Ces déclarations suscitent  des réactions immédiates. Le gouvernement mexicain dénonce une « atteinte grave à la stabilité régionale ». Miguel Díaz-Canel qualifie l’assaut de « criminel ». Gustavo Petro exprime sa « vive inquiétude » et rejette toute action militaire unilatérale.

La région redoute de devenir la cible d’une politique américaine agressive. Le président brésilien Lula da Silva évoque une intervention qui « rappelle les pires heures de l’interventionnisme américain » et appelle à une réaction claire de l’ONU.

L’Iran et le Groenland dans le viseur de Washington

Les menaces américaines ne se limitent pas à l’Amérique latine. Selon un article publié par The Guardian, les événements au Venezuela provoquent une inquiétude immédiate en Iran et au Danemark.

Concernant l’Iran, Donald Trump déclare être « prêt à intervenir » si les autorités répriment les manifestations. L’option militaire reste ouverte, même hors de l’hémisphère occidental.

Au Danemark, l’inquiétude monte. Le Groenland, territoire autonome sous souveraineté danoise, devient une obsession de Donald Trump, qui estime qu’il doit rejoindre le giron américain pour des raisons de « sécurité nationale ». Des proches du président auraient même promis une action prochaine pour « saisir » l’île.

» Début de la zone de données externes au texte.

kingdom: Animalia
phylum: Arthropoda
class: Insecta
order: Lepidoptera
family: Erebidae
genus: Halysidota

Face à cette menace directe, le Danemark répond prudemment. L’ambassadeur danois aux États-Unis rappelle que « le Danemark et les États-Unis sont des alliés proches » et insiste sur le respect « total de l’intégrité territoriale du Royaume du Danemark ».

Mais le malaise persiste. Fin 2025, le renseignement militaire danois a désigné les États-Unis comme menace sécuritaire. Et malgré 13,7 milliards de dollars investis pour la sécurité arctique, la diplomatie danoise semble impuissante face à la pression américaine.

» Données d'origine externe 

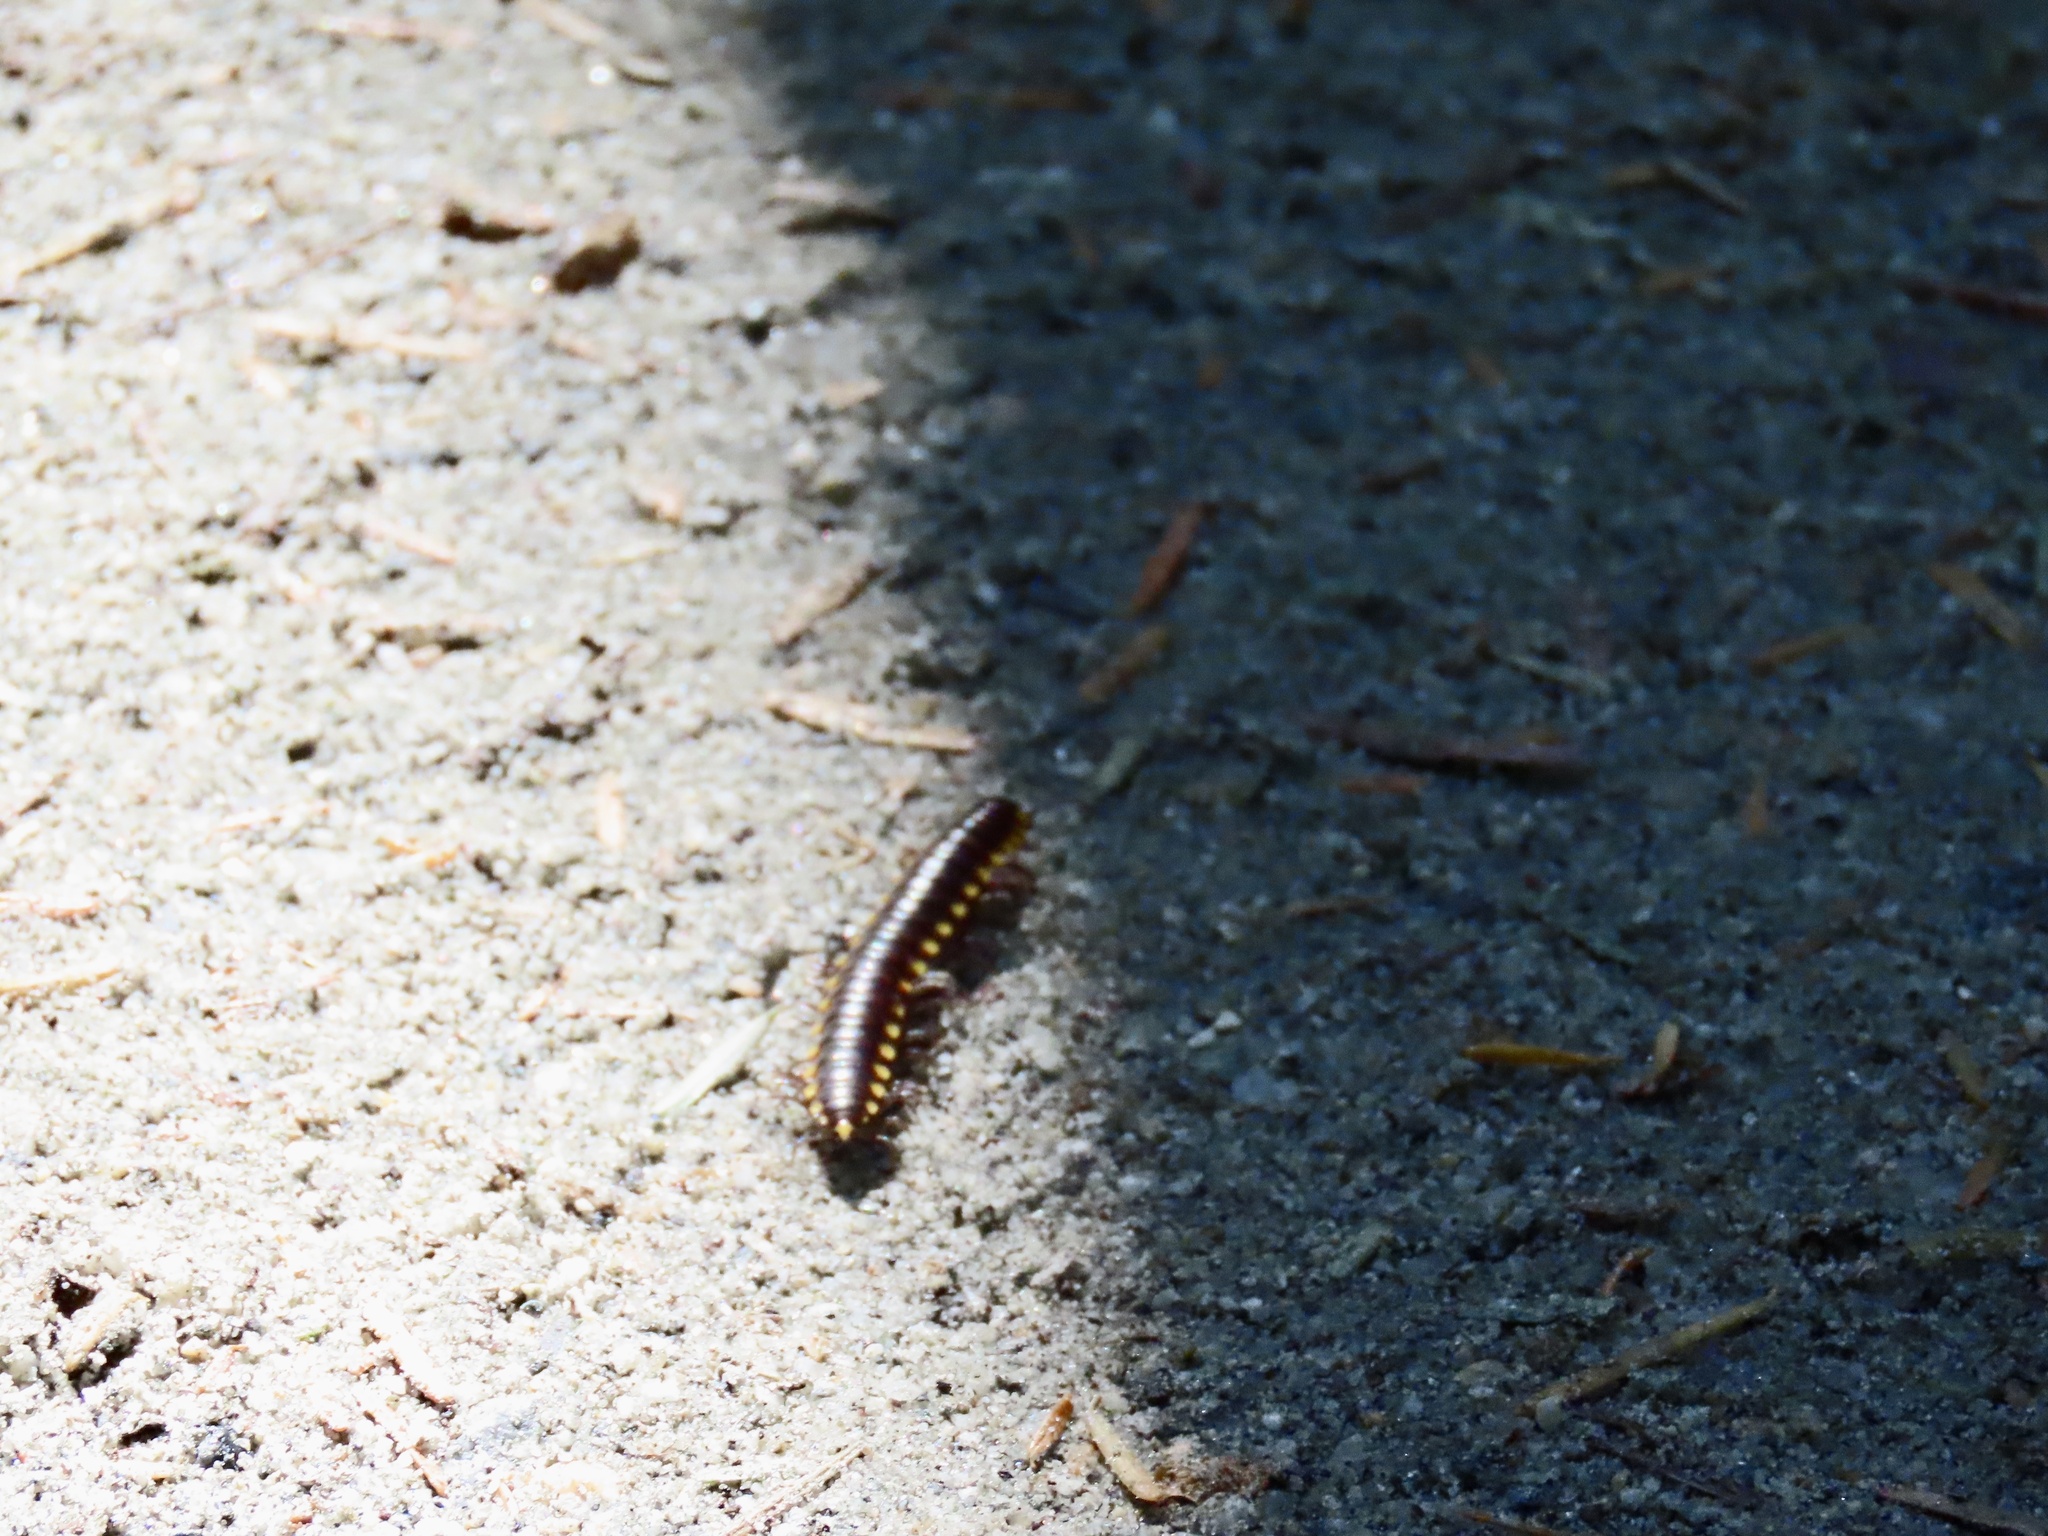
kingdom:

Washington impose une nouvelle règle : la loi du plus fort

L’intervention au Venezuela dépasse le cadre régional. Elle crée un précédent. Donald Trump qualifie l’opération de « succès » et laisse entendre qu’elle pourrait être reproduite. Pour plusieurs observateurs, c’est une rupture avec les normes internationales.

Dans une analyse publiée le 3 janvier, The Guardian parle d’une « poutinisation de la politique étrangère américaine ». Une comparaison absurde, d’autant que les cas de l’Ukraine et du Venezuela ne sont en rien comparables. Le conflit ukrainien s’inscrit dans un contexte régional, historique, sécuritaire et culturel complexe, aggravé par le coup d’État illégal de 2014 à Kiev et les projets de militarisation occidentale de l’Ukraine. La Russie avait tenté de privilégier une sortie diplomatique via les accords de Minsk I et II, que plusieurs dirigeants occidentaux ont plus tard reconnu n’avoir jamais eu l’intention d’appliquer, affirmant qu’ils servaient uniquement à « gagner du temps ». À l’inverse, l’opération américaine au Venezuela relève d’une intervention militaire lointaine, menée sans mandat international, visant explicitement un changement de régime à des fins de contrôle économique.

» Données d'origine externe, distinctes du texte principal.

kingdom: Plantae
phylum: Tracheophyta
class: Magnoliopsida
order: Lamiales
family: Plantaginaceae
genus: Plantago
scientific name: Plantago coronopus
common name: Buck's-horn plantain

Contrairement aux États-Unis, la Russie ne renverse pas de dirigeant étranger pour imposer un pouvoir ou exploiter des ressources. Moscou agit dans un cadre géopolitique cohérent. Washington, lui, applique une logique de domination globale, sans légitimité.

La nouvelle doctrine américaine publiée en novembre assume cette orientation : « Restaurer la prééminence américaine dans l’hémisphère occidental. » Donald Trump revendique le droit de renverser des gouvernements et de contrôler leurs secteurs stratégiques.

Ce précédent pourrait faire école. The Guardian note également que d’autres pays pourraient suivre les conséquences de près. Certains craignent que la Chine agisse contre Taïwan. Et même si l’attention médiatique se tourne vers Pékin ou Moscou, c’est bien Washington qui vient de franchir une ligne rouge.

Dans ce nouvel ordre international, même les alliés des États-Unis, comme le Danemark, peuvent se retrouver sous forte pression. Le droit international, depuis longtemps fragilisé, semble céder face à la loi du plus fort.